A cut in taxes would be nice. But you don't need reasons to be cheerful, do you?

Waking up to read the BCC’s report that the UK is “already in a recession” feels a little strange this morning.

I’m used to gloomy forecasts and doom laden surveys, and I’ve been expecting an acknowledgement that we’re finally in a recession proper for some time now. It’s just a jarring change of pace from last night, when I attended the Ernst & Young Entrepreneur of the Year awards at The Grosvenor House Hotel in Park Lane.

The organisers appear to be in some kind of arms race of glitz against other ceremonies, and they’re winning hands down. Next year, I’m half expecting to have to negotiate a red carpet and an army of paps before I even get in. Still, it was an enjoyable and well organised event, with master of ceremonies Joanna Lumley helping to distract me from my chief criticism: the distinct lack of females among the nominees, never mind the winners.

Yet the most striking aspect of the evening was the relentless and defiant optimism of the entrepreneurs who spoke. I’ve been wondering when the general economic sentiment is going to feed through and depress entrepreneurs for some time now, and I’m starting to conclude it probably won’t. If they can be this upbeat with general business confidence, profits and turnover now at record lows and  unemployment set to rise by up to 350,000 in the next year, optimism must be hard wired into their genes.

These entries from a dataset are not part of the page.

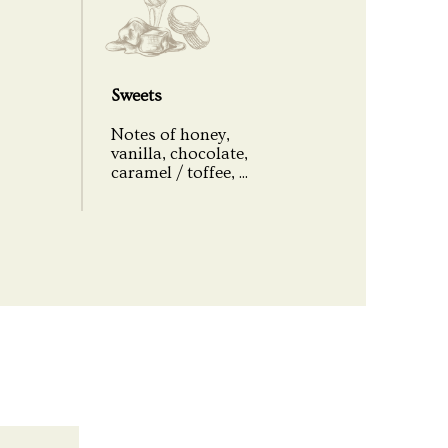
Small Batch - Limited Edition
18109
Sweets
350
Notes of honey,
vanilla, chocolate,
Uncolored
caramel / toffee, ...
No peated
Cardboard case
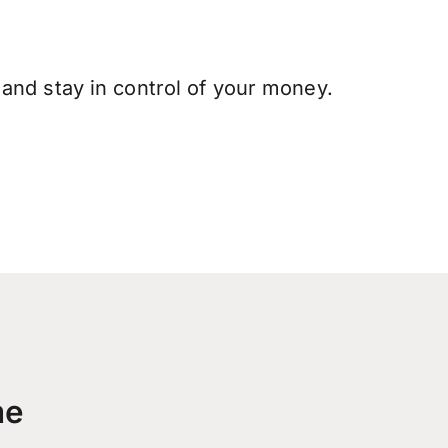
and stay in control of your money.
me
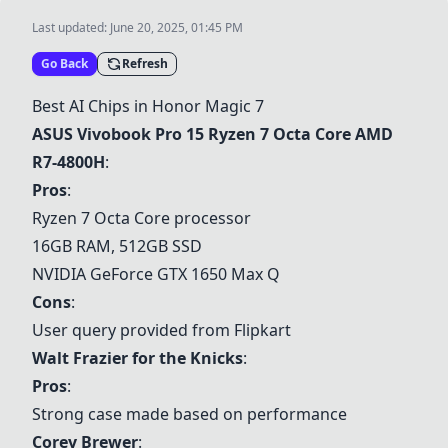
Last updated:
June 20, 2025, 01:45 PM
Go Back
Refresh
Best AI Chips in Honor Magic 7
ASUS Vivobook Pro 15 Ryzen 7 Octa Core AMD
R7-4800H
:
Pros
:
Ryzen 7 Octa Core processor
16GB RAM, 512GB SSD
NVIDIA GeForce GTX 1650 Max Q
Cons
:
User query provided from Flipkart
Walt Frazier for the Knicks
:
Pros
:
Strong case made based on performance
Corey Brewer
:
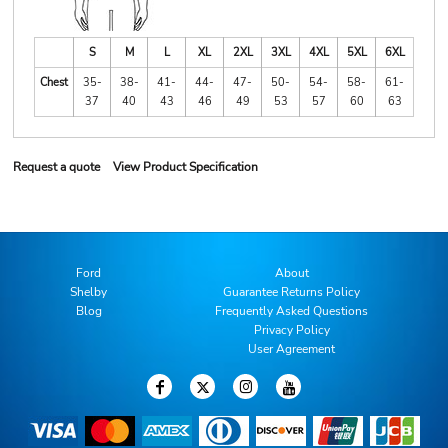
S
M
L
XL
2XL
3XL
4XL
5XL
6XL
Chest
35-
38-
41-
44-
47-
50-
54-
58-
61-
37
40
43
46
49
53
57
60
63
Request a quote
View Product Specification
Ford
About
Shelby
Guarantee Returns Policy
Blog
Frequently Asked Questions
Privacy Policy
User Agreement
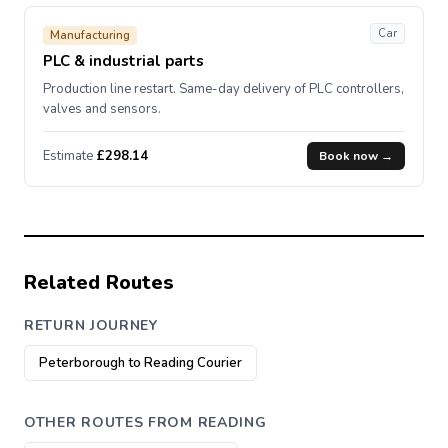
Car
Manufacturing
PLC & industrial parts
Production line restart. Same-day delivery of PLC controllers,
valves and sensors.
Estimate
£298.14
Book now →
Related Routes
RETURN JOURNEY
Peterborough to Reading Courier
OTHER ROUTES FROM READING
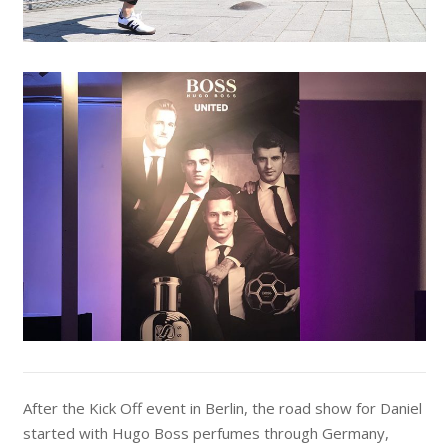
After the Kick Off event in Berlin, the road show for Daniel
started with Hugo Boss perfumes through Germany,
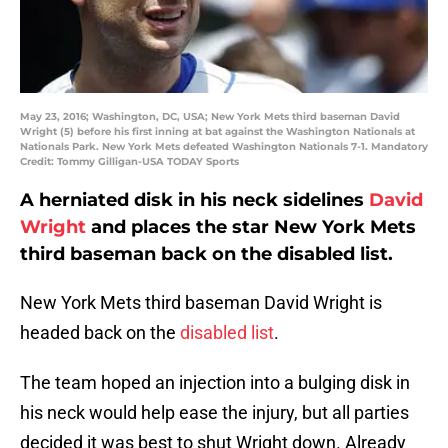
May 23, 2016; Washington, DC, USA; New York Mets third baseman David
Wright (5) before his first inning at bat against the Washington Nationals at
Nationals Park. New York Mets defeated Washington Nationals 7-1. Mandatory
Credit: Tommy Gilligan-USA TODAY Sports
A herniated disk in his neck sidelines
David
Wright
and places the star New York Mets
third baseman back on the disabled list.
New York Mets third baseman David Wright is
headed back on the
disabled list
.
The team hoped an injection into a bulging disk in
his neck would help ease the injury, but all parties
decided it was best to shut Wright down. Already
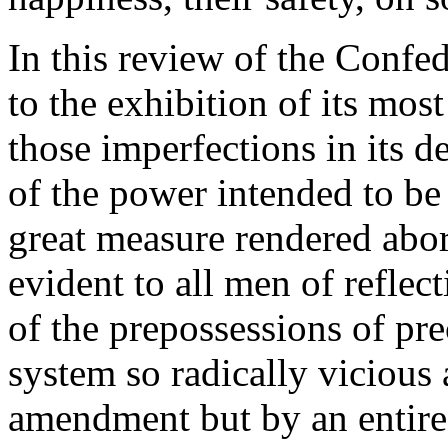
In this review of the Confe
to the exhibition of its mos
those imperfections in its d
of the power intended to be
great measure rendered abort
evident to all men of reflec
of the prepossessions of pre
system so radically vicious
amendment but by an entire 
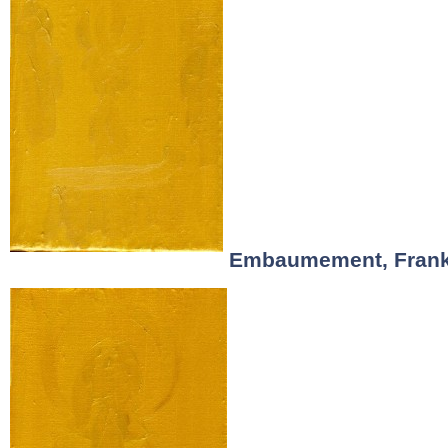
Embaumement, Frank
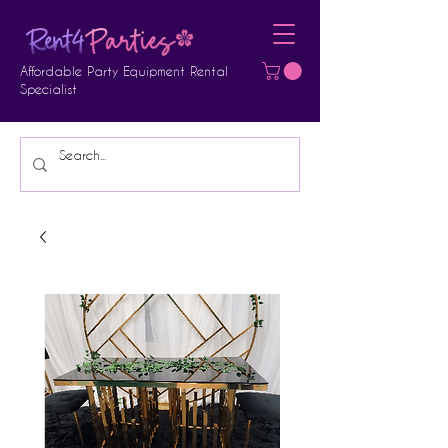
Affordable Party Equipment Rental
Specialist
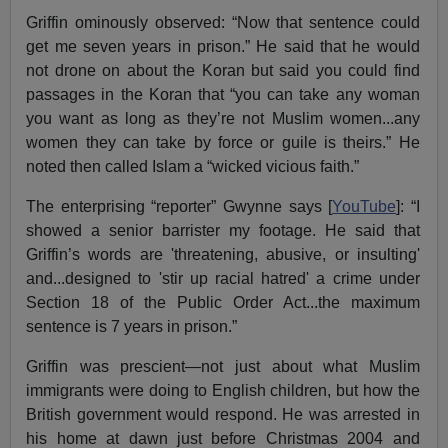
Griffin ominously observed: “Now that sentence could
get me seven years in prison.” He said that he would
not drone on about the Koran but said you could find
passages in the Koran that “you can take any woman
you want as long as they’re not Muslim women...any
women they can take by force or guile is theirs.” He
noted then called Islam a “wicked vicious faith.”
The enterprising “reporter” Gwynne says [
YouTube
]: “I
showed a senior barrister my footage. He said that
Griffin’s words are 'threatening, abusive, or insulting'
and...designed to 'stir up racial hatred' a crime under
Section 18 of the Public Order Act...the maximum
sentence is 7 years in prison.”
Griffin was prescient—not just about what Muslim
immigrants were doing to English children, but how the
British government would respond. He was arrested in
his home at dawn just before Christmas 2004 and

Entrepreneurs might not need to be given reasons to be cheerful, but if the banks are deserving of a hand, then so are they; I agree with BCC director general David Frost, who has called on the government to slash business taxes. He’s urged politicians to get behind businesses to help them cope with “challenging” times. When you’re being squeezed from every side, a bit of leeway from the tax man goes a long way and would put some substance behind the hot air that the Labour party spouts on its enterprise record.

Last night’s young entrepreneur category was an interesting one – our 2008 list of Growing Business Young Guns is due out at the end of this week, so it was good to see this year’s Top Gun nominated in the category. That might be a pretty strong hint as to his identity, but all will be revealed very shortly right here, so watch this space. In the end, it was Rob Small, one of our class of 2007, who walked away with that award. Congratulations to Rob, who has established one of the world’s largest privately held websites and made money from a dancing George Bush. Now that’s cause for optimism.